Interesting/informative/entertaining. Excellent photography job enabling viewers to better understand what the orator is describing. Remember the " Singing Break Men " 🎸🎶 Jimmie Rogers. Whom was a genuine steam locomotive break men till changing careers to a singing entertainer ( 1926 thru 1933 ). Most memorable song. " Break Man's Blues 😭 ". Had the good fortune to travel on 2 different steam locomotives 🚂scenic train rides. Smoky Mountains N.C. Durango & Silverton Colorado. Very relaxing viewing the countryside.😉. Those meals served in the dining cars.
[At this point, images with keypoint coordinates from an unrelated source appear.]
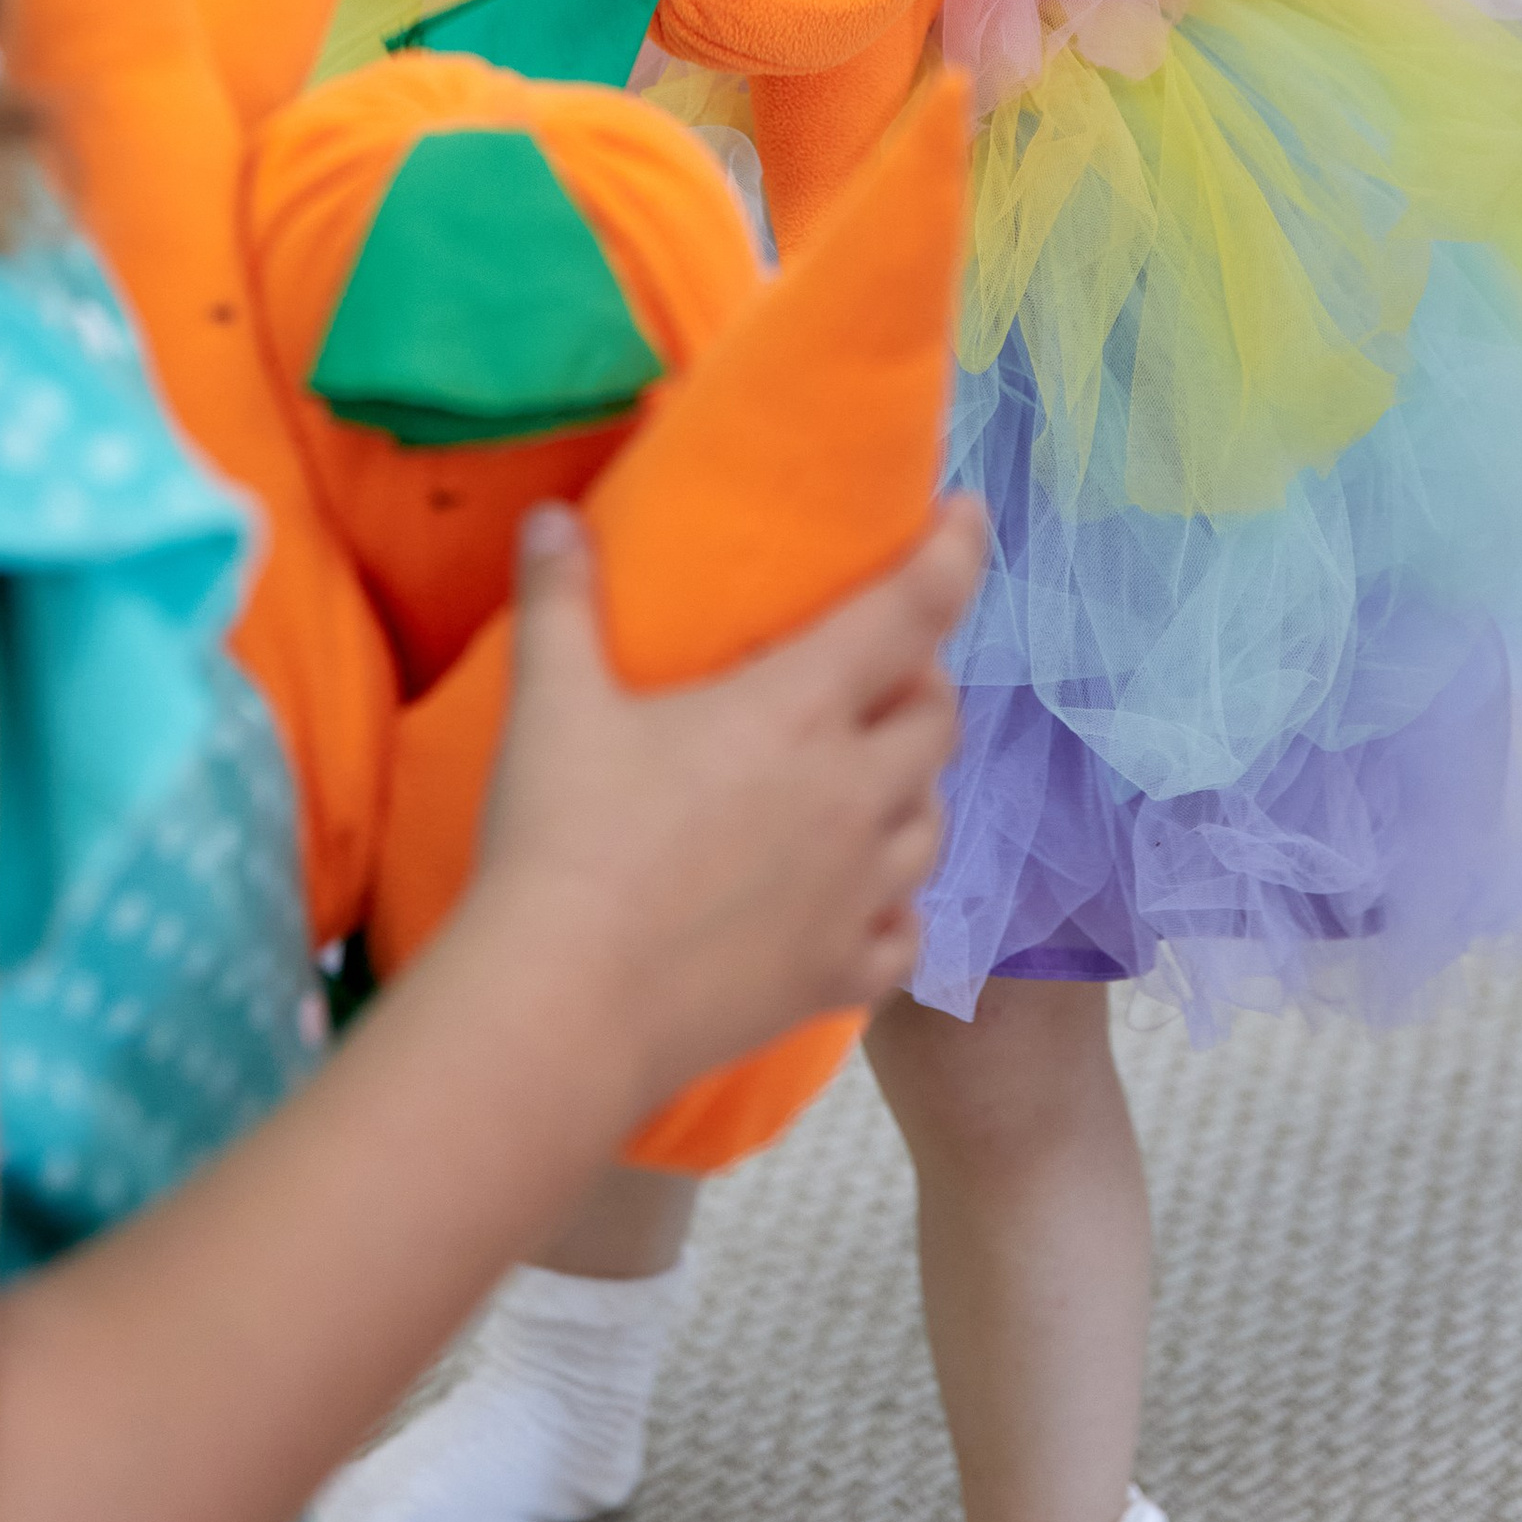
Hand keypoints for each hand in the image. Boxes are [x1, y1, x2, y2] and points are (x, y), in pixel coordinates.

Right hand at [476, 500, 977, 1103]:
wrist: (566, 1007)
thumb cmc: (563, 842)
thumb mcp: (553, 704)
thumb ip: (561, 601)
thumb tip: (551, 518)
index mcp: (797, 711)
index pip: (910, 611)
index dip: (954, 553)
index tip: (970, 515)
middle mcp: (853, 795)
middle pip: (936, 720)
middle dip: (919, 684)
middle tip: (877, 673)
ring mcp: (856, 893)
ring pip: (933, 825)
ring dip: (911, 791)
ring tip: (862, 783)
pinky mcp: (839, 976)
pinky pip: (905, 935)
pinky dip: (893, 909)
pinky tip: (857, 904)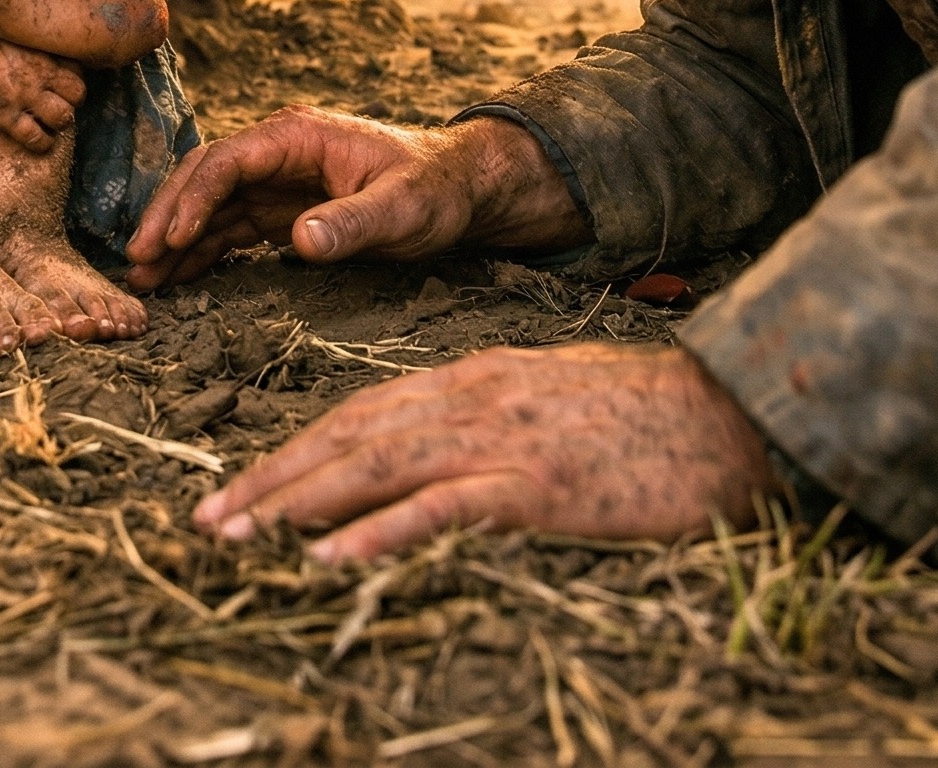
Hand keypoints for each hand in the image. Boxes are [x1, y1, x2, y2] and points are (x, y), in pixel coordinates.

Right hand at [0, 29, 85, 150]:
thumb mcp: (5, 29)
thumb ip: (21, 41)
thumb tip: (21, 45)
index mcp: (40, 49)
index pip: (77, 66)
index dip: (71, 76)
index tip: (60, 81)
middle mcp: (39, 73)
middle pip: (79, 93)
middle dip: (73, 101)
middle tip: (59, 104)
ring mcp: (25, 95)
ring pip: (64, 118)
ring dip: (60, 123)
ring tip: (51, 125)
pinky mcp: (5, 115)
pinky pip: (36, 137)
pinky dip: (42, 143)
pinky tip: (39, 143)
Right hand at [124, 106, 584, 290]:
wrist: (462, 191)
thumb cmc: (436, 190)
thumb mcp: (403, 209)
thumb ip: (353, 222)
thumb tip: (300, 239)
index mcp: (297, 136)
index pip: (227, 161)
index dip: (192, 198)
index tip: (169, 240)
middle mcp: (278, 152)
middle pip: (204, 178)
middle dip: (168, 217)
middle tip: (136, 263)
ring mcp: (277, 181)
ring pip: (210, 205)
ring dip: (176, 240)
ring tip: (142, 282)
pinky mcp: (282, 210)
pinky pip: (229, 228)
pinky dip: (201, 251)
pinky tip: (177, 279)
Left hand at [193, 343, 773, 561]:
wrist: (730, 414)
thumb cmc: (646, 418)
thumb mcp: (549, 403)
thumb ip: (487, 423)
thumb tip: (431, 460)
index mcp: (473, 379)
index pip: (361, 412)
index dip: (295, 451)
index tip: (241, 488)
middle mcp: (472, 400)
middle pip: (349, 436)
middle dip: (272, 479)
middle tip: (208, 521)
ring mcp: (502, 440)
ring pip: (376, 465)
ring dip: (299, 502)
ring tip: (240, 537)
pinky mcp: (537, 486)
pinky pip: (443, 509)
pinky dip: (380, 532)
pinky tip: (330, 557)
Sounded very edible& served professionally -!!!😋
If you watch around the 34 minute 50 second mark on the video. the scene where the woman is purchasing a lower birth from NYC to Boston on the night owl. The date of travel, is December the 6 1941. She will be in Boston, when the world changed.
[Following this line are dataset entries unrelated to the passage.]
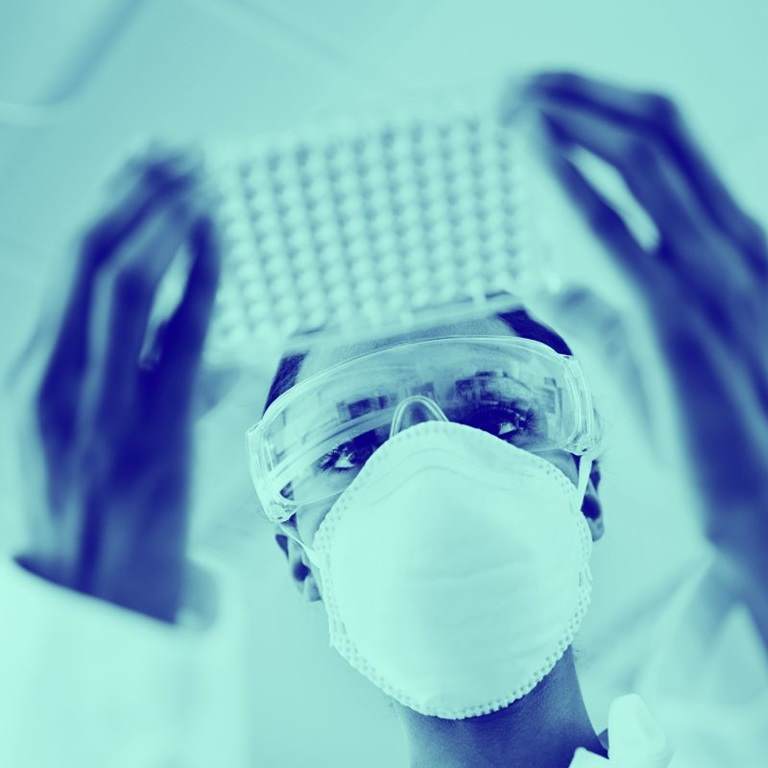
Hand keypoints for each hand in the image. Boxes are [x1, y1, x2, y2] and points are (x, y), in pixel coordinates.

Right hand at [14, 152, 219, 621]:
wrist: (89, 599)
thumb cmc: (80, 522)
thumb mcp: (64, 443)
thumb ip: (110, 384)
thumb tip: (196, 356)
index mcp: (27, 376)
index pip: (64, 270)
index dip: (103, 209)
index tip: (133, 170)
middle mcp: (54, 376)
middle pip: (89, 256)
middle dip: (132, 193)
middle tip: (169, 152)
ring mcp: (103, 398)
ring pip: (125, 277)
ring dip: (162, 215)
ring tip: (193, 173)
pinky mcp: (155, 422)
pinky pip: (178, 328)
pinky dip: (196, 272)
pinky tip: (213, 233)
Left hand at [521, 72, 767, 615]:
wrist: (762, 506)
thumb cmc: (712, 431)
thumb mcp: (647, 357)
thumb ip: (599, 314)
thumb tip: (547, 285)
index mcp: (727, 249)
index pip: (667, 149)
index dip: (600, 111)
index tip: (540, 101)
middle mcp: (727, 246)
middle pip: (654, 134)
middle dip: (577, 97)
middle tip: (513, 85)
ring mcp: (708, 279)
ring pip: (644, 161)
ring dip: (570, 118)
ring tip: (512, 99)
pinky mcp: (677, 322)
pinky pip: (622, 232)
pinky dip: (576, 181)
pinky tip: (536, 148)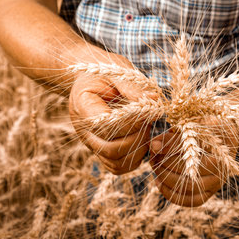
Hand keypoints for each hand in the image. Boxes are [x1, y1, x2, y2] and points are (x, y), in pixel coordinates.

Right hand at [69, 55, 156, 174]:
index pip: (107, 124)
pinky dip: (134, 159)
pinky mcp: (101, 152)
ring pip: (116, 163)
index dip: (132, 122)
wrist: (90, 80)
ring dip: (138, 150)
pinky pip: (117, 167)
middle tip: (149, 121)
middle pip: (112, 149)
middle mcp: (84, 131)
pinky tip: (142, 141)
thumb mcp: (118, 71)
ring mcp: (92, 144)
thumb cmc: (105, 72)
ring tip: (146, 130)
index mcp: (83, 106)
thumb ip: (133, 87)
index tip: (149, 110)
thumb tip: (155, 100)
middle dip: (138, 137)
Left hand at [149, 126, 238, 206]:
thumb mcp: (192, 125)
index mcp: (218, 148)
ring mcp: (216, 183)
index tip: (153, 144)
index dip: (168, 147)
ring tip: (154, 166)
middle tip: (152, 156)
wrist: (226, 137)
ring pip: (187, 187)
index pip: (190, 150)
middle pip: (187, 170)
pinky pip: (188, 200)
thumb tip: (153, 145)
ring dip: (165, 178)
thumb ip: (173, 136)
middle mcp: (220, 169)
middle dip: (164, 163)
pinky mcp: (209, 193)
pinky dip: (170, 193)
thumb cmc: (206, 127)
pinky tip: (158, 181)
Thanks for uploading the full version of A Great Railroad at work! Well, alright, the intro with the boy at the station watching the old New Haven Ten Wheeler steam locomotive and its train is missing. But it has the track work scene as well as the travel agent in Grand Central scene to name a couple that are in the "full" version of this film. This was one of the most impressive public relations films any American railroad put out during the 1940s. They got Lowell Thomas to narrate it, he was a celebrity in his day; it's kind of like having Tucker Carlson narrating a public relations video for CSX today. However, one thing that I find irritating about this is with the script. Whoever wrote the script that Lowell Thomas read put WAY too much emphasis on New England throughout it, almost in a biased way. "NEW ENGLAND at work, NEW ENGLAND on the move" NEW ENGLAND NEW ENGLAND NEW ENGLAND etc etc. The New York New Haven & Hartford Railroad served lots of [Southern] New England AND [Downstate] New York, they had a huge amount of trackage in both. In fact, in the days before the Penn Central was formed, the New Haven was the railroad that served the most boroughs of New York City; serving every borough except Staten Island.